§ ASSIGNMENT
In full and exactly, please return the records, but keep out the pictures.

§ Source data
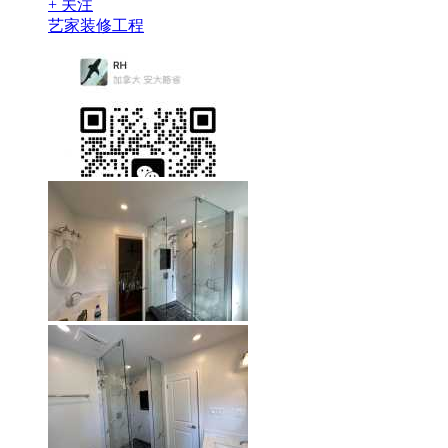
+ 关注
艺家装修工程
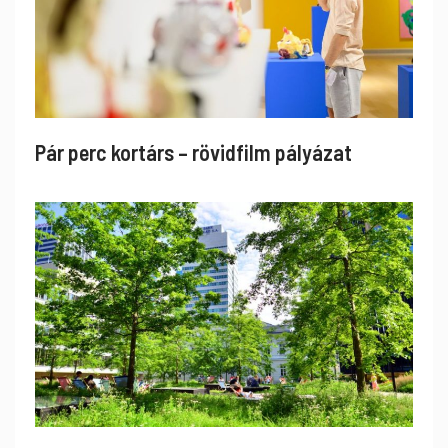
Pár perc kortárs – rövidfilm pályázat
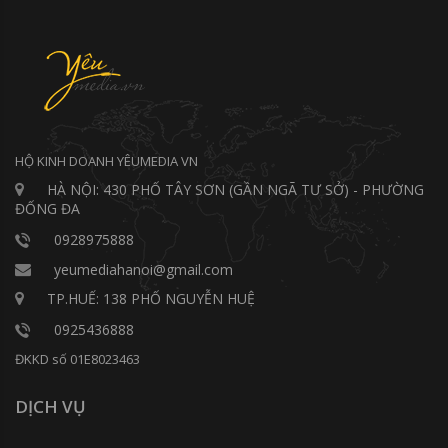
HỘ KINH DOANH YÊUMEDIA VN
HÀ NỘI: 430 PHỐ TÂY SƠN (GẦN NGÃ TƯ SỞ) - PHƯỜNG
ĐỐNG ĐA
0928975888
yeumediahanoi@gmail.com
TP.HUẾ: 138 PHỐ NGUYỄN HUỆ
0925436888
ĐKKD số 01E8023463
DỊCH VỤ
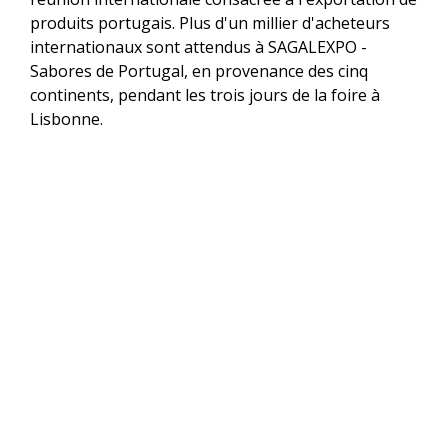
produits portugais. Plus d'un millier d'acheteurs
internationaux sont attendus à SAGALEXPO -
Sabores de Portugal, en provenance des cinq
continents, pendant les trois jours de la foire à
Lisbonne.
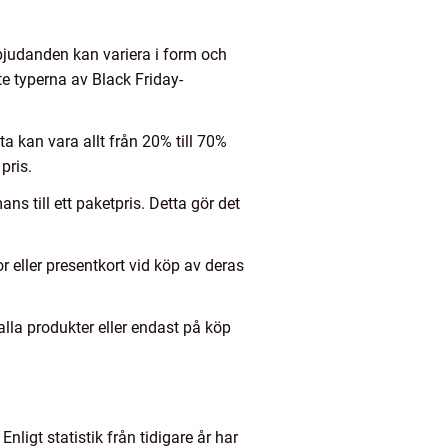
rbjudanden kan variera i form och
te typerna av Black Friday-
tta kan vara allt från 20% till 70%
pris.
ns till ett paketpris. Detta gör det
r eller presentkort vid köp av deras
 alla produkter eller endast på köp
ligt statistik från tidigare år har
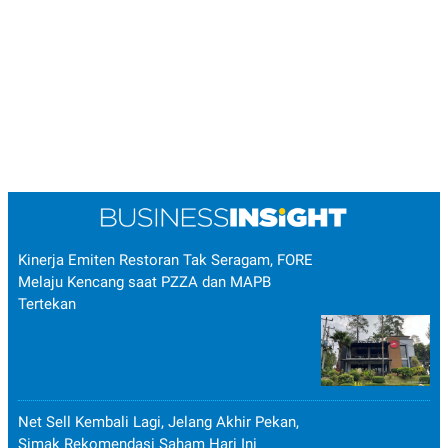
Kinerja Emiten Restoran Tak Seragam, FORE
Melaju Kencang saat PZZA dan MAPB
Tertekan
Net Sell Kembali Lagi, Jelang Akhir Pekan,
Simak Rekomendasi Saham Hari Ini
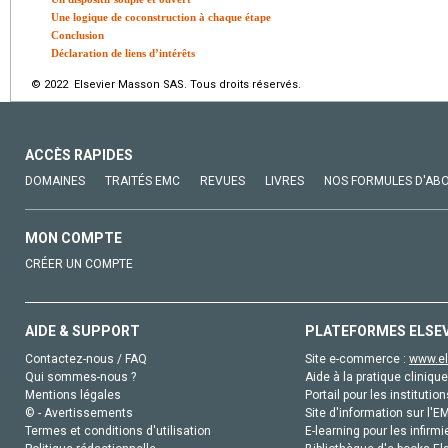
Une logique de coconstruction à chaque étape
Conclusion
Déclaration de liens d’intérêts
© 2022 Elsevier Masson SAS. Tous droits réservés.
ACCÈS RAPIDES
DOMAINES
TRAITÉS EMC
REVUES
LIVRES
NOS FORMULES D'AB
MON COMPTE
CRÉER UN COMPTE
AIDE & SUPPORT
PLATEFORMES ELSE
Contactez-nous / FAQ
Site e-commerce :
www.el
Qui sommes-nous ?
Aide à la pratique clinique
Mentions légales
Portail pour les institution
© - Avertissements
Site d'information sur l'E
Termes et conditions d'utilisation
E-learning pour les infirmi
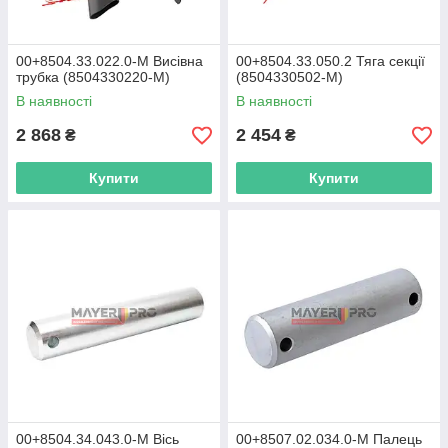
00+8504.33.022.0-M Висівна
00+8504.33.050.2 Тяга секції
трубка (8504330220-M)
(8504330502-M)
В наявності
В наявності
2 868
2 454
₴
₴
Купити
Купити
00+8504.34.043.0-M Вісь
00+8507.02.034.0-M Палець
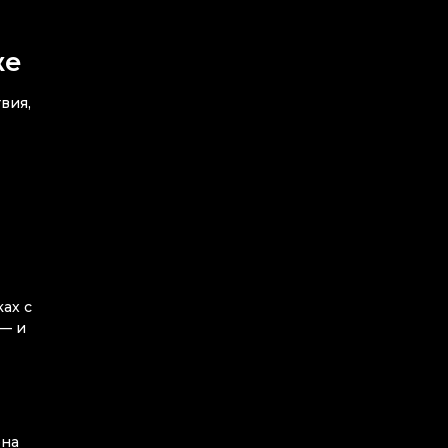
же
вия,
ах с
 — и
она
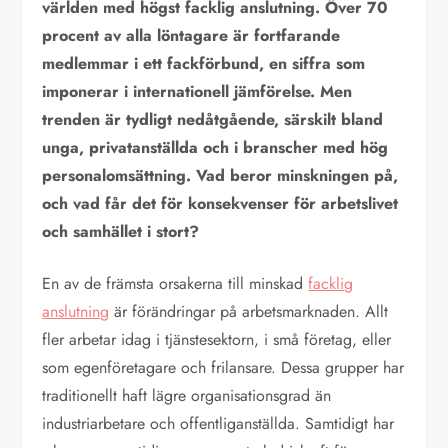
världen med högst facklig anslutning. Över 70
procent av alla löntagare är fortfarande
medlemmar i ett fackförbund, en siffra som
imponerar i internationell jämförelse. Men
trenden är tydligt nedåtgående, särskilt bland
unga, privatanställda och i branscher med hög
personalomsättning. Vad beror minskningen på,
och vad får det för konsekvenser för arbetslivet
och samhället i stort?
En av de främsta orsakerna till minskad
facklig
anslutning
är förändringar på arbetsmarknaden. Allt
fler arbetar idag i tjänstesektorn, i små företag, eller
som egenföretagare och frilansare. Dessa grupper har
traditionellt haft lägre organisationsgrad än
industriarbetare och offentliganställda. Samtidigt har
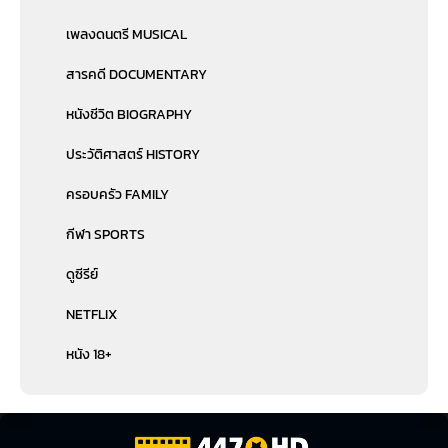
เพลงดนตรี MUSICAL
สารคดี DOCUMENTARY
หนังชีวิต BIOGRAPHY
ประวัติศาสตร์ HISTORY
ครอบครัว FAMILY
กีฬา SPORTS
ดูซีรีย์
NETFLIX
หนัง 18+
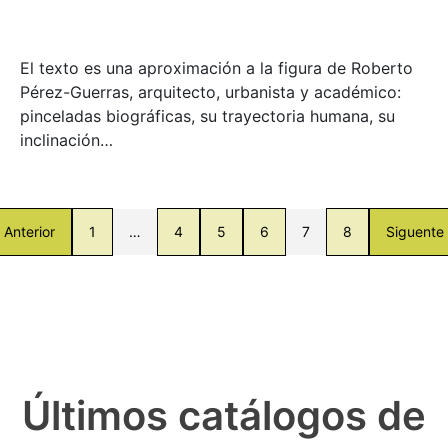
El texto es una aproximación a la figura de Roberto
Pérez-Guerras, arquitecto, urbanista y académico:
pinceladas biográficas, su trayectoria humana, su
inclinación…
Anterior
1
…
4
5
6
7
8
Siguente
Últimos catálogos de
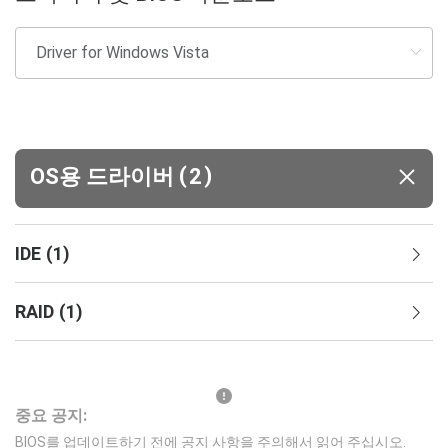
(
)
OS용 드라이버
2
IDE
(
1
)
RAID
(
1
)
중요 공지:
BIOS를 업데이트하기 전에 공지 사항을 주의해서 읽어 주십시오.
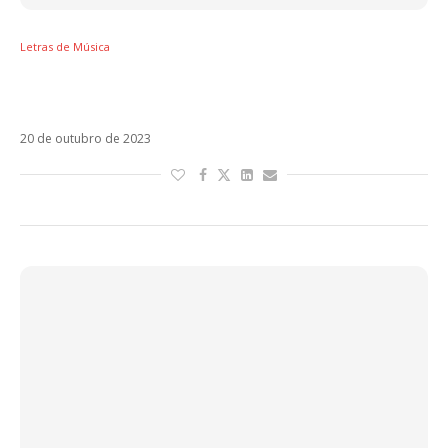
Letras de Música
Letra de Procura, música usada por Maluma
para revelar paternidade
20 de outubro de 2023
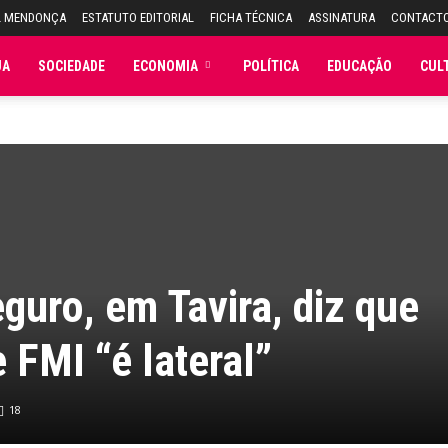
L MENDONÇA
ESTATUTO EDITORIAL
FICHA TÉCNICA
ASSINATURA
CONTACT
JA
SOCIEDADE
ECONOMIA
POLÍTICA
EDUCAÇÃO
CUL
guro, em Tavira, diz que
 FMI “é lateral”
18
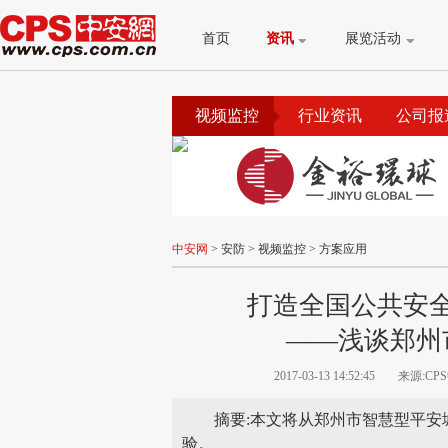
首页
资讯
展览活动
视频监控
行业资讯
公司报
产品专题
品牌
中安网
>
安防
>
视频监控
>
方案应用
打造全国公共安
——浅谈郑州
2017-03-13 14:52:45
来源:CP
摘要:本文将从郑州市智慧型平
验。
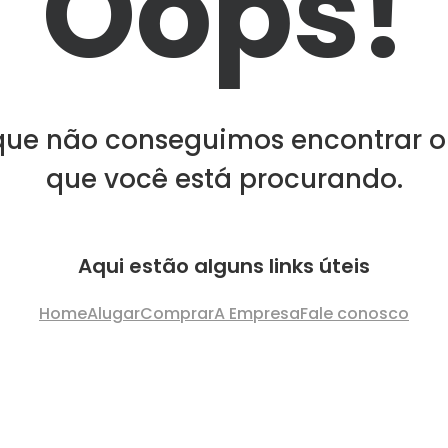
Oops!
que não conseguimos encontrar o
que você está procurando.
Aqui estão alguns links úteis
Home
Alugar
Comprar
A Empresa
Fale conosco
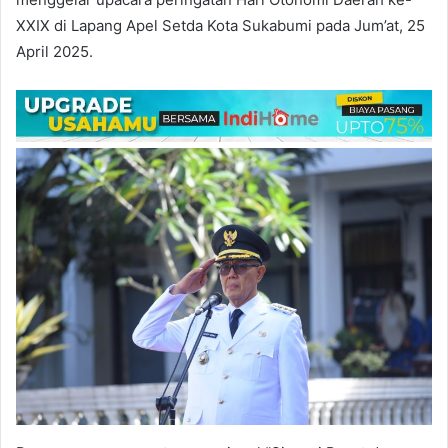
XXIX di Lapang Apel Setda Kota Sukabumi pada Jum’at, 25
April 2025.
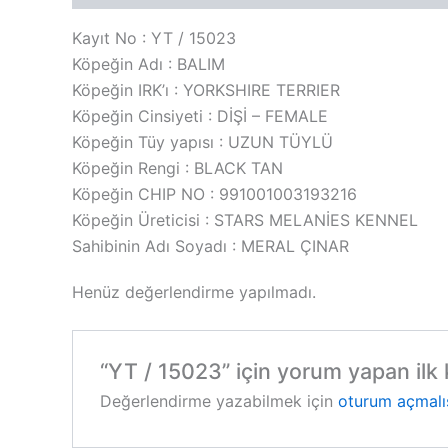
Kayıt No : YT / 15023
Köpeğin Adı : BALIM
Köpeğin IRK’ı : YORKSHIRE TERRIER
Köpeğin Cinsiyeti : DİŞİ – FEMALE
Köpeğin Tüy yapısı : UZUN TÜYLÜ
Köpeğin Rengi : BLACK TAN
Köpeğin CHIP NO : 991001003193216
Köpeğin Üreticisi : STARS MELANİES KENNEL
Sahibinin Adı Soyadı : MERAL ÇINAR
Henüz değerlendirme yapılmadı.
“YT / 15023” için yorum yapan ilk k
Değerlendirme yazabilmek için
oturum açmalı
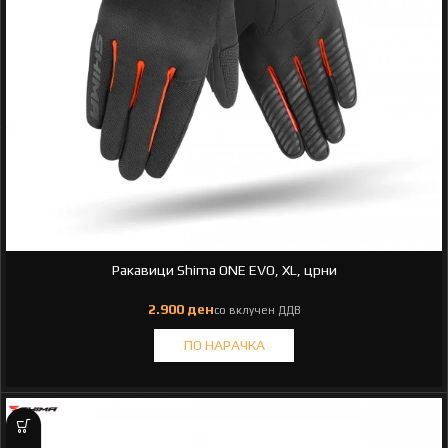
Ракавици Shima ONE EVO, XL, црни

§ RESPONSE
+ 关注
艺家装修工程
Pár perc kortárs – rövidfilm pályázat
HỘ KINH DOANH YÊUMEDIA VN
HÀ NỘI: 430 PHỐ TÂY SƠN (GẦN NGÃ TƯ SỞ) - PHƯỜNG
ĐỐNG ĐA
0928975888
yeumediahanoi@gmail.com
TP.HUẾ: 138 PHỐ NGUYỄN HUỆ
0925436888
ĐKKD số 01E8023463
DỊCH VỤ
produits portugais. Plus d'un millier d'acheteurs
internationaux sont attendus à SAGALEXPO -
Sabores de Portugal, en provenance des cinq
continents, pendant les trois jours de la foire à
Lisbonne.
rbjudanden kan variera i form och
te typerna av Black Friday-
tta kan vara allt från 20% till 70%
pris.
ns till ett paketpris. Detta gör det
r eller presentkort vid köp av deras
 alla produkter eller endast på köp
ligt statistik från tidigare år har
Kinerja Emiten Restoran Tak Seragam, FORE
Melaju Kencang saat PZZA dan MAPB
Tertekan
Net Sell Kembali Lagi, Jelang Akhir Pekan,
Simak Rekomendasi Saham Hari Ini
Une logique de coconstruction à chaque étape
Conclusion
Déclaration de liens d’intérêts
© 2022 Elsevier Masson SAS. Tous droits réservés.
ACCÈS RAPIDES
DOMAINES
TRAITÉS EMC
REVUES
LIVRES
NOS FORMULES D'AB
MON COMPTE
CRÉER UN COMPTE
AIDE & SUPPORT
PLATEFORMES ELSE
Contactez-nous / FAQ
Site e-commerce :
www.el
Qui sommes-nous ?
Aide à la pratique clinique
Mentions légales
Portail pour les institution
© - Avertissements
Site d'information sur l'E
Termes et conditions d'utilisation
E-learning pour les infirmi
00+8504.33.022.0-M Висівна
00+8504.33.050.2 Тяга секції
трубка (8504330220-M)
(8504330502-M)
В наявності
В наявності
2 868
2 454
₴
₴
Купити
Купити
00+8504.34.043.0-M Вісь
00+8507.02.034.0-M Палець
же
вия,
ах с
 — и
она
världen med högst facklig anslutning. Över 70
procent av alla löntagare är fortfarande
medlemmar i ett fackförbund, en siffra som
imponerar i internationell jämförelse. Men
trenden är tydligt nedåtgående, särskilt bland
unga, privatanställda och i branscher med hög
personalomsättning. Vad beror minskningen på,
och vad får det för konsekvenser för arbetslivet
och samhället i stort?
En av de främsta orsakerna till minskad
facklig
anslutning
är förändringar på arbetsmarknaden. Allt
fler arbetar idag i tjänstesektorn, i små företag, eller
som egenföretagare och frilansare. Dessa grupper har
traditionellt haft lägre organisationsgrad än
industriarbetare och offentliganställda. Samtidigt har
เพลงดนตรี MUSICAL
สารคดี DOCUMENTARY
หนังชีวิต BIOGRAPHY
ประวัติศาสตร์ HISTORY
ครอบครัว FAMILY
กีฬา SPORTS
ดูซีรีย์
NETFLIX
หนัง 18+
El texto es una aproximación a la figura de Roberto
Pérez-Guerras, arquitecto, urbanista y académico:
pinceladas biográficas, su trayectoria humana, su
inclinación…
Anterior
1
…
4
5
6
7
8
Siguente
Últimos catálogos de
(
)
OS용 드라이버
2
IDE
(
1
)
RAID
(
1
)
중요 공지:
BIOS를 업데이트하기 전에 공지 사항을 주의해서 읽어 주십시오.
Letras de Música
Letra de Procura, música usada por Maluma
para revelar paternidade
20 de outubro de 2023
L MENDONÇA
ESTATUTO EDITORIAL
FICHA TÉCNICA
ASSINATURA
CONTACT
JA
SOCIEDADE
ECONOMIA
POLÍTICA
EDUCAÇÃO
CUL
guro, em Tavira, diz que
 FMI “é lateral”
18
首页
资讯
展览活动
视频监控
行业资讯
公司报
产品专题
品牌
中安网
>
安防
>
视频监控
>
方案应用
打造全国公共安
——浅谈郑州
2017-03-13 14:52:45
来源:CP
摘要:本文将从郑州市智慧型平
验。
Oops!
que não conseguimos encontrar o
que você está procurando.
Aqui estão alguns links úteis
Home
Alugar
Comprar
A Empresa
Fale conosco
XXIX di Lapang Apel Setda Kota Sukabumi pada Jum’at, 25
April 2025.
Kayıt No : YT / 15023
Köpeğin Adı : BALIM
Köpeğin IRK’ı : YORKSHIRE TERRIER
Köpeğin Cinsiyeti : DİŞİ – FEMALE
Köpeğin Tüy yapısı : UZUN TÜYLÜ
Köpeğin Rengi : BLACK TAN
Köpeğin CHIP NO : 991001003193216
Köpeğin Üreticisi : STARS MELANİES KENNEL
Sahibinin Adı Soyadı : MERAL ÇINAR
Henüz değerlendirme yapılmadı.
“YT / 15023” için yorum yapan ilk k
Değerlendirme yazabilmek için
oturum açmalı
Ракавици Shima ONE EVO, XL, црни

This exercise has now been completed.